Terkait kasus bocornya percakapan Menteri BUMN, Rini Soemarno dengan Dirut PLN, Sofyan Basir, menunjukkan sebagai indikasi semakin sengitnya persaingan antar kubu yang ingin menjadikan BUMN sebagai bancakan. Salamuddin Daeng menilai sejumlah Badan Usaha Milik Negara (BUMN) saat ini berada dalam bancakan oligarki yang semakin menggila.

“Pihak yang membocor rekaman kemungkinan besar adalah orang dalam kekuasaan itu sendiri yang tengah bersaing merebut proyek,” kata Daeng.

Selama ini lanjut Daeng, alasan pembangunan infrastruktur ‘menjadi jualan’ oleh Pemerintah, termasuk infrastruktur energi. Lalu sejumlah BUMN diholdingkan dengan tujuan mencari pendanaan atau pinjaman utang. Adapun proyek Infrastruktur tersebut menjadi sasaran empuk menghidupkan bisnis oligarki.

“Proyek ini ditenggarai dibagi-bagikan kepada oligarki pengusaha yakni penguasa itu sendiri dan kelompoknya yang mempunyai bisnis di bidang kontraktor infrastruktur,” terangnya.

Ichsanuddin Noorsy menambahkan munculnya rekaman bagi-bagi proyek Rini-Sofyan merupakan salah satu dari dua kasus besar yang menimpa Menteri Rini. Pada 17 April lalu, dirinya pernah menyampaikan Pemerintah telah melanggar UU. Pertama terkait percepatan kontrak Hutchinson dan JICT pada kasus Pelindo II.

“Ada dua hal yang melanggar Undang-undang. Pertama, pengalihan pendapatan menjadi biaya. Ini praktek konglomerasi Indonesia. Kalau presiden Obama pasti sudah teriak-teriak,” jelasnya pakar ekonomi Ichsanuddin Noorsy.

Soal hitung-hitungan angka, menurutnya ada kerugian Rp4 triliun, maka percepatan kontrak harus segera diputuskan.

“Itu sudah terjadi di 2015, dan bahkan hingga hari ini rekomendasi pansus DPR tidak berjalan. Presiden yang tidak menjalankan rekomendasi Pansus DPR berarti melanggar UU,” jelasnya.

Setelah pansus, Presiden memang mengeluarkan surat, namun hingga sekarang kasus yang menyeret Rini Soemarno-RJ Lino tersebut tak kunjung selesai, begitupan di KPK dan Trunojoyo (Polri)

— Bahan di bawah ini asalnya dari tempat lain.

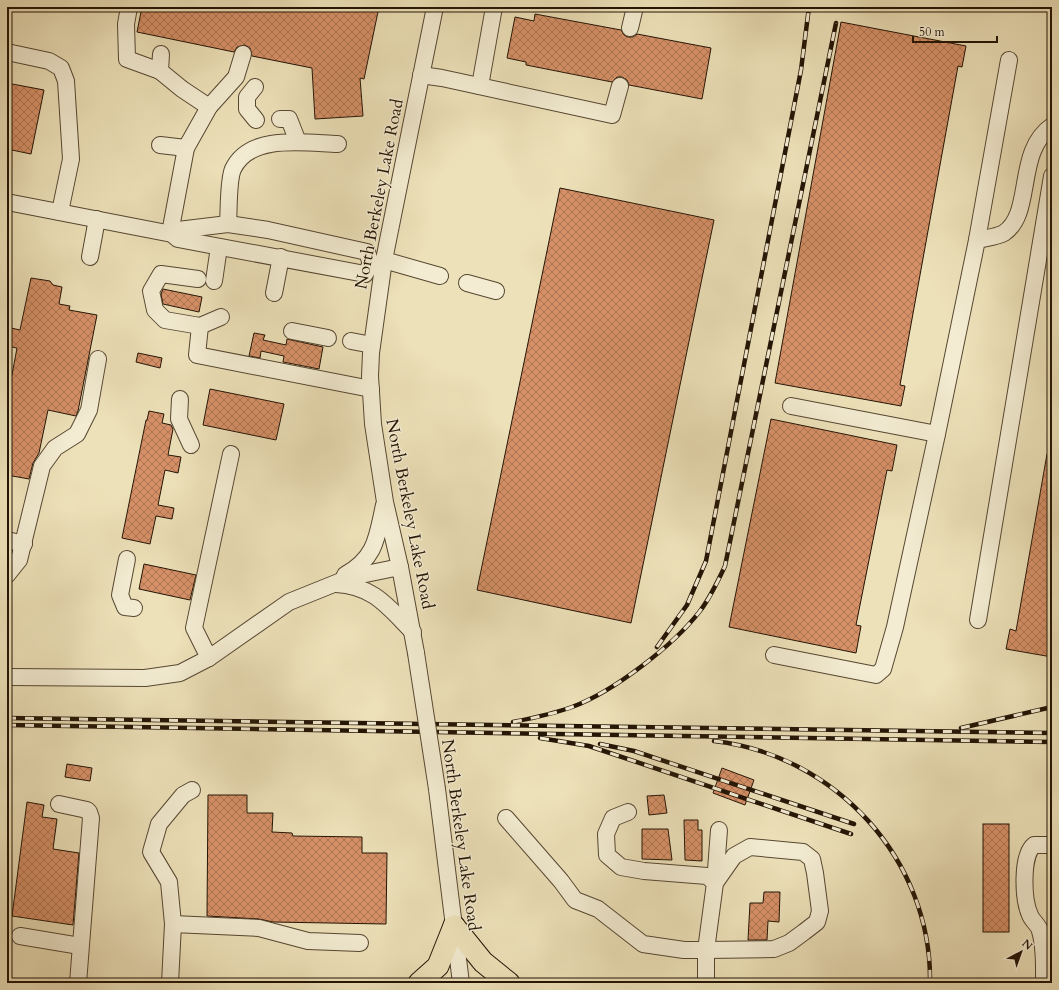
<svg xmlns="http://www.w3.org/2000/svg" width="1059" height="990" viewBox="0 0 1059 990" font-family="Cardo,serif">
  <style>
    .building { fill: url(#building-cross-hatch); stroke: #231405 }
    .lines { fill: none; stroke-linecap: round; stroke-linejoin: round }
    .minor-casing { stroke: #564732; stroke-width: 18 }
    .major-casing { stroke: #231405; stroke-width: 23 }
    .minor { stroke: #f3ecd2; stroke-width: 16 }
    .major { stroke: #ede1b9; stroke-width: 21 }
    .rail-casing { stroke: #231405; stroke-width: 4.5 }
    .rail { stroke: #f3ecd2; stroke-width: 3; stroke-dasharray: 9; stroke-linecap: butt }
    .minor-bridge-casing { stroke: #564732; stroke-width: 18; stroke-linecap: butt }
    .minor-bridge { stroke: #f3ecd2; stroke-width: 16 }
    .labels { text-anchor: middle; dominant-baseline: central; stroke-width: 3; stroke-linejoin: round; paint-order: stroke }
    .street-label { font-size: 17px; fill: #231405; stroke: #f3ecd2 }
  </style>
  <defs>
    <pattern id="building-cross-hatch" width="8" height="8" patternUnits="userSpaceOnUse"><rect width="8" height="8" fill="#d79168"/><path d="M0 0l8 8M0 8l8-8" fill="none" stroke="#ae7554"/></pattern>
  </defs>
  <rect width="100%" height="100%" fill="#ede1b9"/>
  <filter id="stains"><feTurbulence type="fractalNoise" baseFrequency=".005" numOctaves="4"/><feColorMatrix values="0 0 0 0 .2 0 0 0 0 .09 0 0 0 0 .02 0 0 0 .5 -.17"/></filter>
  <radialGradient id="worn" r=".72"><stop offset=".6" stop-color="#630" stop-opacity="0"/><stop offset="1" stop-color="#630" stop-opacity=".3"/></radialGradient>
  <!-- building -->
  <g class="building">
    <path d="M142,7H379L364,79L360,78L363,116L315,119L312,68L252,56L250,48L245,45L237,47L234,52L137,32Z"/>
    <path d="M535,14L621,30L624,35L628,37H633L637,34L711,48L702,99L629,85L627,80L622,77H617L612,82L526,65V62L507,58L515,17L534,21Z"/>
    <path d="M841,22L966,46L962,67L958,66L900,385L905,386L901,406L775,383Z"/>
    <path d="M7,83L44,90L31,154L7,149Z"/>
    <path d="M560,188L714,220L631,623L477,590Z"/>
    <path d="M31,278L50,281L53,285L62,287L59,304L70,306L69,310L97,315L78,411L76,416L48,410L39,453L33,463L29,479L7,475V380H11L17,348L7,346V327L20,330Z"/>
    <path d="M163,289L202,297L199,312L163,304L161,294Z"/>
    <path d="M254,333L265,335L263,340L286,345L287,339L323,347L319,369L283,362L284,356L261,351L260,358L249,356Z"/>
    <path d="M138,353L162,358L160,368L136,362Z"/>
    <path d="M210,389L284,404L276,440L203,425Z"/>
    <path d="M149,411L164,414L162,423L171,425L173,429L168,455L181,457L178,473L165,470L158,505L174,508L172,519L156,516L150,544L122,538L146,420H147Z"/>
    <path d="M771,419L897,445L892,471L887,470L856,625L861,626L856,653L729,627Z"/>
    <path d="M1047,454H1052V657L1006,649L1010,629L1016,631Z"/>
    <path d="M144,564L196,575L190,600L139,589Z"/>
    <path d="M67,764L92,768L90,781L65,777Z"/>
    <path d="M722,768L754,780L745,805L713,793Z"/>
    <path d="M208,795H247V813H273L272,832L292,833L293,836L362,837V853H387L386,924L273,922L259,919L207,916Z"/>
    <path d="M664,795L667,813L649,815L647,796Z"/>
    <path d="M27,802L44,805L42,817L57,819L53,849L79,853L73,925L12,916Z"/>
    <path d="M684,820H698V830H702V861L685,860Z"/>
    <rect x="983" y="824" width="26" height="108"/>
    <path d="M642,829H668L672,860L642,859Z"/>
    <path d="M764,892H780L779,922L768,921L767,940H748L750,903H763Z"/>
  </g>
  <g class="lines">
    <!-- minor casing -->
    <g class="minor-casing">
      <g id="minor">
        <path d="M129,7L126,24L127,59L160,71"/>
        <path d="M630,28L635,7"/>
        <path d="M7,52L49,61L61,68L66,81L71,159L60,212"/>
        <path d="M161,54L160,71L182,89L209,107"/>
        <path d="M421,75L442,78L612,115L620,86"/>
        <path d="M480,86L494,7"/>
        <path d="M255,87L247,97V109L256,120"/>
        <path d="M280,119H289L298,142"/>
        <path d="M160,145L186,148"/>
        <path d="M7,202L172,234L178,239L365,274L371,264"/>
        <path d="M228,224C229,211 228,180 233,169C250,133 306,143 338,144"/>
        <path d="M170,233L186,148L209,107L236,77L243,54"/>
        <path d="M172,234L178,230L228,224L268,230L367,252L371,264"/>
        <path d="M977,240L1009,60"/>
        <path d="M90,257L97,219"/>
        <path d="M384,260L440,276"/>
        <path d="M198,279L161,274L151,291L155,310L165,320L200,326L221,317"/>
        <path d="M214,281L219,247"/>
        <path d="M467,283L496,291"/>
        <path d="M274,293L281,257"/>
        <path d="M200,326L197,355L371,389"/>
        <path d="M292,331L328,338"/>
        <path d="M351,341L372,345"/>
        <path d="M180,399L179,419L191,445"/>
        <path d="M791,406L937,434"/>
        <path d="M7,540L24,544"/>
        <path d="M127,559L120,595L125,607L134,608"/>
        <path d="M7,575L19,560L42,466L55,448L77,434L89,410L98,359"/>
        <path d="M345,575C376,558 377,537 384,505"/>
        <path d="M336,584C374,586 388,607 413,632"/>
        <path d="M978,620L1052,176"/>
        <path d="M416,653L400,567L385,502L373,424L370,376L371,353L384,260L435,7"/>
        <path d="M774,655L876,675L883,669L895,627L937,434L977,240C985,238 997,237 1004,233C1034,213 1015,151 1052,126"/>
        <path d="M209,658L194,628L231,454"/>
        <path d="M7,677L145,678L180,673L209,658L289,602L351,577L400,567"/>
        <path d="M437,789L461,983"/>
        <path d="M59,804L87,810L89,812L91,818L78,983"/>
        <path d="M628,812L613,818L606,834L607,855L621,867L644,871L707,876L715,883L706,950L774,949L789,943L804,932L817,922L820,911L815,873L812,859L803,852L750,847L734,856L715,883"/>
        <path d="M506,818L561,881L575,900L598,909L643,944L684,950H706V983"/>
        <path d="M715,883L719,830"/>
        <path d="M173,924L169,882L151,852L159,824L183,795L192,790"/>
        <path d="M20,936L80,946"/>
        <path d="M170,983L173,924L259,928L308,941L360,943"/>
        <path d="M1044,983C1044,967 1045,947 1040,931C1039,925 1032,921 1030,915C1023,900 1021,856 1034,845H1052"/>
      </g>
    </g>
    <!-- major casing -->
    <g class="major-casing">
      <g id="major">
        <path d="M454,926L483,962L509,983"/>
        <path d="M419,983L438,966L454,926"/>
      </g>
    </g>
    <!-- minor -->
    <use href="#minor" class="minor"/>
    <!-- major -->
    <use href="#major" class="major"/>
    <!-- rail casing -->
    <g class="rail-casing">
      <g id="rail">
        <path d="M657,647L687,605L706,561L801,70L809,7"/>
        <path d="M7,718L1052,733"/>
        <path d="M513,722C533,718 553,714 572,707C613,692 673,646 700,611C710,598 718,581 725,566L836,23"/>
        <path d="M7,725L1052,742"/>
        <path d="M961,728L1052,707"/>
        <path d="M540,738L589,746L851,834"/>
        <path d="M714,741C836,755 932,860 930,983"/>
        <path d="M600,744L634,751L854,824"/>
      </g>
    </g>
    <!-- rail -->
    <use href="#rail" class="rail"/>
    <!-- minor-bridge casing -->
    <g class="minor-bridge-casing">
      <path id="minor-bridge" d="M416,653L437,789"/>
    </g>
    <!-- minor-bridge -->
    <use href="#minor-bridge" class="minor-bridge"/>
  </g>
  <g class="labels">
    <!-- street labels -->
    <g class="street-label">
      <text transform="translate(379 194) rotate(-79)">North Berkeley Lake Road</text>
      <text transform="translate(410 514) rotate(79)">North Berkeley Lake Road</text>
      <text transform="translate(461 835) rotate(82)">North Berkeley Lake Road</text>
    </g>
  </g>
  <!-- margin -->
  <rect width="1059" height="990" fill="none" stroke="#ede1b9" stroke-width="24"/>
  <rect x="8" y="8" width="1043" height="974" fill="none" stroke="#231405" stroke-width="2"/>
  <rect x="12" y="12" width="1035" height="966" fill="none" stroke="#231405"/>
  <!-- north arrow -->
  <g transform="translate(1021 952) rotate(41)" stroke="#f3ecd2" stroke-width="3" paint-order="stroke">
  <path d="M0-3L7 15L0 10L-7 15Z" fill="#231405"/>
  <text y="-6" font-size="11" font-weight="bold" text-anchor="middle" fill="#231405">N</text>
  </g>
  <!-- scale -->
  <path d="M913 36v6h84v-6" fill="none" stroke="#231405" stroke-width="2"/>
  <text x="919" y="36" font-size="12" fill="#231405" stroke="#f3ecd2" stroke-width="3" paint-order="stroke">50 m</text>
  <rect width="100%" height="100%" filter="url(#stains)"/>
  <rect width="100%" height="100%" fill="url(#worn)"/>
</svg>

“Kasusnya menggantung di Kuningan (KPK) dan Trunojoyo (Polri). Ini tidak mungkin menggantung kalu tidak ada permainan high class. Rini begitu memanfaatkan kasus ini,” tegasnya.

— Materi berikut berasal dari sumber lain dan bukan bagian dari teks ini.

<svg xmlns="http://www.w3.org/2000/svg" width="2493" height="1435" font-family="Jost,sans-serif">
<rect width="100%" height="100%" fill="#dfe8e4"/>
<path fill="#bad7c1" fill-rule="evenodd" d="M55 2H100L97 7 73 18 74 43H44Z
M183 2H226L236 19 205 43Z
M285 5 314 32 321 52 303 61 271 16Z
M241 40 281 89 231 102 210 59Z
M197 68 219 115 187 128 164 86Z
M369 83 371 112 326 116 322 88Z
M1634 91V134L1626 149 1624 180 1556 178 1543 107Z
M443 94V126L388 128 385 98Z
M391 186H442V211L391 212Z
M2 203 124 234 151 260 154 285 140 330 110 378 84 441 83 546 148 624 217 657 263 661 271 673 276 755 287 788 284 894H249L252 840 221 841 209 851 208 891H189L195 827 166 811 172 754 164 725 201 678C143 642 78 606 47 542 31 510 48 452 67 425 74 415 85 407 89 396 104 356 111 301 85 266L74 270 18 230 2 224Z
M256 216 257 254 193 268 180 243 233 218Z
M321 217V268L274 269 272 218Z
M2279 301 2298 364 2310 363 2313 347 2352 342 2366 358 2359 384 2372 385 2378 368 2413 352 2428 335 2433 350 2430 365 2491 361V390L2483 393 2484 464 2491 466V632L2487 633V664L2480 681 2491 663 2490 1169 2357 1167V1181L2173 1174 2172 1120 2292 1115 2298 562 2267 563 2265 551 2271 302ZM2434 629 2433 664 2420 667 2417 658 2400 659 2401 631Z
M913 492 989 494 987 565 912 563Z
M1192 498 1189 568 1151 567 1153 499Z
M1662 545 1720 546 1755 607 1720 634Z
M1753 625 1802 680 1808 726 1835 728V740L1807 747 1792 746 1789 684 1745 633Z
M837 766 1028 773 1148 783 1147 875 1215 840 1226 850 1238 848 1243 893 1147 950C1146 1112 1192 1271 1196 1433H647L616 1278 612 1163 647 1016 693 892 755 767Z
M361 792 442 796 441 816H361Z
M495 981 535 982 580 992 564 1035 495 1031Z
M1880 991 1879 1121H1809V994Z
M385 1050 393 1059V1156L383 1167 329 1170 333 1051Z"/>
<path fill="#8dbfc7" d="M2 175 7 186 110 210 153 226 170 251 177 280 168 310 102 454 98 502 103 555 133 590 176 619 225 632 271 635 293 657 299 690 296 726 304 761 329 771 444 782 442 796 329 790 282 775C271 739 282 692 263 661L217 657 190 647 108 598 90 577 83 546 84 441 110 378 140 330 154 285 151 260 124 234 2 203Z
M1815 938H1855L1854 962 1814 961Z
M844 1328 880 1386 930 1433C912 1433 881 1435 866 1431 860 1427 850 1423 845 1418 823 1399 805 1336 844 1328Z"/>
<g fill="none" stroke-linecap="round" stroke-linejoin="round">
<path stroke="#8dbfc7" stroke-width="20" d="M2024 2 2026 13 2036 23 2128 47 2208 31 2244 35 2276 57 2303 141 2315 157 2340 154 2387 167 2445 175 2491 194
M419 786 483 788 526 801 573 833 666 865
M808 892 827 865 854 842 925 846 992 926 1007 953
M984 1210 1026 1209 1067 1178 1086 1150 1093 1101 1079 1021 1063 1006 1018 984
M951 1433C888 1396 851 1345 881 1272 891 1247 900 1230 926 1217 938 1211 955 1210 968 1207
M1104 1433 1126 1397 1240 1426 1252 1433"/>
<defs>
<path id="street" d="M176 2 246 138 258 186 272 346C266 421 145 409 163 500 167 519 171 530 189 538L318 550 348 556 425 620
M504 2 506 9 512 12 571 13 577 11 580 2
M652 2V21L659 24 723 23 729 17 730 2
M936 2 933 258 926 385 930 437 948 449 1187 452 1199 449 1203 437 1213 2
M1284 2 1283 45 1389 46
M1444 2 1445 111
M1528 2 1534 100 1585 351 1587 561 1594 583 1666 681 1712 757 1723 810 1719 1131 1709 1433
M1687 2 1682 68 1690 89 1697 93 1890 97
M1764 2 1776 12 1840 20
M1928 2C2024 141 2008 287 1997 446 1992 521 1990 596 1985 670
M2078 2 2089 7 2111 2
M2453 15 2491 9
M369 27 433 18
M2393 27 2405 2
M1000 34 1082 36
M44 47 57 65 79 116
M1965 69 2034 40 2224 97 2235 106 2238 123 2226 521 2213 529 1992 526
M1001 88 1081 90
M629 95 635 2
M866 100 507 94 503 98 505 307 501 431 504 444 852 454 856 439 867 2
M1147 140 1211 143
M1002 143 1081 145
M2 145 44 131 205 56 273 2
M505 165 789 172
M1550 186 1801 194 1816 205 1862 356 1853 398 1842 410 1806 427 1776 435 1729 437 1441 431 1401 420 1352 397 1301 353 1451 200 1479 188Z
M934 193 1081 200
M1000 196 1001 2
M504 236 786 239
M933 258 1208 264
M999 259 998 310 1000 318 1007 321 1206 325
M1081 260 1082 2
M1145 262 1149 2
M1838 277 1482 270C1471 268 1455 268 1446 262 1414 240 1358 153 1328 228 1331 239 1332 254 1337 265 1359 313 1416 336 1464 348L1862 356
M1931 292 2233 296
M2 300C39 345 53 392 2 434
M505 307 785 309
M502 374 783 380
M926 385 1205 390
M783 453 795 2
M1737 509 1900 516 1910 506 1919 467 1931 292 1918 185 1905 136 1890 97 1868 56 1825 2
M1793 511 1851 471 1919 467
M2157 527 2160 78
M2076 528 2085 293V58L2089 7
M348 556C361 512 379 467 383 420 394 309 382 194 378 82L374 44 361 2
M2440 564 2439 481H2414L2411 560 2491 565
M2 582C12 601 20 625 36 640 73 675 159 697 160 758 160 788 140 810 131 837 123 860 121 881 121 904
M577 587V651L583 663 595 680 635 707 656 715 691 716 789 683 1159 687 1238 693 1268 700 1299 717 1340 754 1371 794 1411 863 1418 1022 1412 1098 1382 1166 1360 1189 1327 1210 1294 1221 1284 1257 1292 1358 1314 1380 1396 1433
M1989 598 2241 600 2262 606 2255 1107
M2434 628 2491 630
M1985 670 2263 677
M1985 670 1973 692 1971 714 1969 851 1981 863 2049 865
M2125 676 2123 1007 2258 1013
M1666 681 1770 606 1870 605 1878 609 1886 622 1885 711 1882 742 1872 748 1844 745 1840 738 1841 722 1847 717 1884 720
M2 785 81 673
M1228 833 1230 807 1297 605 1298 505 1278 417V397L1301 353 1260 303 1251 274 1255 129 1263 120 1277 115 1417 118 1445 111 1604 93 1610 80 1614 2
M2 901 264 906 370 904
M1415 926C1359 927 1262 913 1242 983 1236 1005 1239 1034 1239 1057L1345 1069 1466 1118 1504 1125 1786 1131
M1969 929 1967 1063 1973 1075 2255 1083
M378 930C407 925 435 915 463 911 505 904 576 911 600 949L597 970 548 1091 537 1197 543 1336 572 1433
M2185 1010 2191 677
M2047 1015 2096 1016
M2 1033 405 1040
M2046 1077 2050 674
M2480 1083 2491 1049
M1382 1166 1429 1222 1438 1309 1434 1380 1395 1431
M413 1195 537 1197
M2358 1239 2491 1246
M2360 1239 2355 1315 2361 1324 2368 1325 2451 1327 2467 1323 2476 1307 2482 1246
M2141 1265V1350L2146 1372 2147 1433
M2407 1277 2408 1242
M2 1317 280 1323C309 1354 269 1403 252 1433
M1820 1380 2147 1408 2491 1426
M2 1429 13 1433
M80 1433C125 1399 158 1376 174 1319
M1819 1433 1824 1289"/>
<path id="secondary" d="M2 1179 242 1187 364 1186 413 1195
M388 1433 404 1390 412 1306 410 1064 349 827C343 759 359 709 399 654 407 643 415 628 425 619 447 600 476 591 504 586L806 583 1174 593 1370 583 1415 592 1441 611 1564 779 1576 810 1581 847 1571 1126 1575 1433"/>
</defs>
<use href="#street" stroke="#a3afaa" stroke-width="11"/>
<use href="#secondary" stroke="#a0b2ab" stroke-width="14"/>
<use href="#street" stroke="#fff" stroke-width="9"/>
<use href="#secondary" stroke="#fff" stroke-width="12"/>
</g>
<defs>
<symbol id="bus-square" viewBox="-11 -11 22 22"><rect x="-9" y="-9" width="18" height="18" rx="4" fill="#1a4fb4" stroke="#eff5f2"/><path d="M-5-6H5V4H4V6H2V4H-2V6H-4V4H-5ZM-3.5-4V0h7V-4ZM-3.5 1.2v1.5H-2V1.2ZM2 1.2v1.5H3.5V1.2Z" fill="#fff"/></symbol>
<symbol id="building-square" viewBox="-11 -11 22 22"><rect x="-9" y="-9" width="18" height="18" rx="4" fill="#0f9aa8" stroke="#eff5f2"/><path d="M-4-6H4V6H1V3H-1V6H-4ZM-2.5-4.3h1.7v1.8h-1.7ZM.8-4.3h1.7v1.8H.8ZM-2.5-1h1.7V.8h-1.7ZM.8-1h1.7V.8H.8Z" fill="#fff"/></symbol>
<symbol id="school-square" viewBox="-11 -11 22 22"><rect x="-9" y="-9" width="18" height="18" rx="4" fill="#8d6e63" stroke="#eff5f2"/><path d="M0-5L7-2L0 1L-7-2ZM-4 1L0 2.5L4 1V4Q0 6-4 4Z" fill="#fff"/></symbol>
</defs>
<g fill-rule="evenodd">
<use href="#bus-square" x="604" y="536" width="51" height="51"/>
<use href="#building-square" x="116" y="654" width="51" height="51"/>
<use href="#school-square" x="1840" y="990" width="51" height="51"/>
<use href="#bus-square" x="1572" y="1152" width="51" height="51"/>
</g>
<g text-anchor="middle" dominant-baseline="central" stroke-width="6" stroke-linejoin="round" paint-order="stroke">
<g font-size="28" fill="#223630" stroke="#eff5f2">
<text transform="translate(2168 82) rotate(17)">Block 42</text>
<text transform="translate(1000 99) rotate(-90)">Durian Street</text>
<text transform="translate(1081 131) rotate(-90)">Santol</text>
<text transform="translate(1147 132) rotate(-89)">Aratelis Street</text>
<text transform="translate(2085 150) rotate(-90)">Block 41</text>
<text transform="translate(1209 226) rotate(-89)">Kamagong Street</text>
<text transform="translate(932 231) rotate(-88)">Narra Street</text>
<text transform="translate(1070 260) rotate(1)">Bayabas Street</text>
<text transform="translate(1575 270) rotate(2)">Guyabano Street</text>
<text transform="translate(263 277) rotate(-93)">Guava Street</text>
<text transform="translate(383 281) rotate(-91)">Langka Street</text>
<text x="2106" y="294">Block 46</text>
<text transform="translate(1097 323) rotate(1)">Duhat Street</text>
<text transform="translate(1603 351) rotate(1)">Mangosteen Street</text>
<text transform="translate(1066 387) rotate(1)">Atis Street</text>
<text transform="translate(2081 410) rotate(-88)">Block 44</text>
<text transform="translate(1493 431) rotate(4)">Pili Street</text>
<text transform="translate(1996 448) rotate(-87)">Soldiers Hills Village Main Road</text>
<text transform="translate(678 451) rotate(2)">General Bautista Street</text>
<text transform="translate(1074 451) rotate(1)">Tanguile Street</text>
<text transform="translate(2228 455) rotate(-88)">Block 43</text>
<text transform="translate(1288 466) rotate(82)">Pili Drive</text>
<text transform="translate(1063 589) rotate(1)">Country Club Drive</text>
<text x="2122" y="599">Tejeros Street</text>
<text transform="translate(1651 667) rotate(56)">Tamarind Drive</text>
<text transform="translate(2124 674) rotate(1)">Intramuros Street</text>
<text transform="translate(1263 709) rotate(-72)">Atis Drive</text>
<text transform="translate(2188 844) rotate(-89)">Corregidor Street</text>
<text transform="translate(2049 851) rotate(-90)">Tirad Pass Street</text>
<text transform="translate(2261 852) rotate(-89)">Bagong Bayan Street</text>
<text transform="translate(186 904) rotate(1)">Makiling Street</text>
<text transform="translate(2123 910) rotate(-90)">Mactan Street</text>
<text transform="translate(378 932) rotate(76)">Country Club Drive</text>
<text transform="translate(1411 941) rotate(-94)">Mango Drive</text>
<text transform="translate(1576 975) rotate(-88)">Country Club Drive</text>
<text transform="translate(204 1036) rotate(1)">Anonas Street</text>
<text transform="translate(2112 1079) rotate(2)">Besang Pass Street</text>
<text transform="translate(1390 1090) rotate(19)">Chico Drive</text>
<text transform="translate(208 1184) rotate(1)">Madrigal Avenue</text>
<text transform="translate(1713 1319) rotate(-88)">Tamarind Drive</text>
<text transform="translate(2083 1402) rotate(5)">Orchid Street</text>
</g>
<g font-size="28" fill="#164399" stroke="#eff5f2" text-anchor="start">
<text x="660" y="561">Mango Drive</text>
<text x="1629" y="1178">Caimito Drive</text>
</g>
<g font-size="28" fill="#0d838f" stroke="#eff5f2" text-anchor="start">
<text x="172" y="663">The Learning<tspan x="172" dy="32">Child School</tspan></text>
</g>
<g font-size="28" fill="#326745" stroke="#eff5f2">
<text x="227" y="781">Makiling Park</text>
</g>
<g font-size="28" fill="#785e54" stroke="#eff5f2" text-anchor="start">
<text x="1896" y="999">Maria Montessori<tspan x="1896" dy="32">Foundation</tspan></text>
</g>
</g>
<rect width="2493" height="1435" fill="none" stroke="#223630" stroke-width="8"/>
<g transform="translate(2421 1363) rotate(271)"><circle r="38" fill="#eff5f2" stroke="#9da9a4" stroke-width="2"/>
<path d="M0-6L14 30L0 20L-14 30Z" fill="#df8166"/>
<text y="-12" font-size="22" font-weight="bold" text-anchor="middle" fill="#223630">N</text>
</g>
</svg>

Kasus kedua, lanjut Noorsy, yaitu Holding BUMN. Holding ini merupakan motif untuk penutup jejak jahat perbankan. Contohnya, Holding empat bank yang ditengarai dijadikan sapi perah Menteri BUMN.

“Kasus terakhir yaitu Mantan Dirut Pertamina Karen jadi tersangka. Saya tidak terkejut karena itu adalah kerannya mafia migas. Sejak Soekarno ingin nasionalisasi aset, maka sumber daya alam melalui monopoli BUMN menjadi sapi perah,” jelasnya.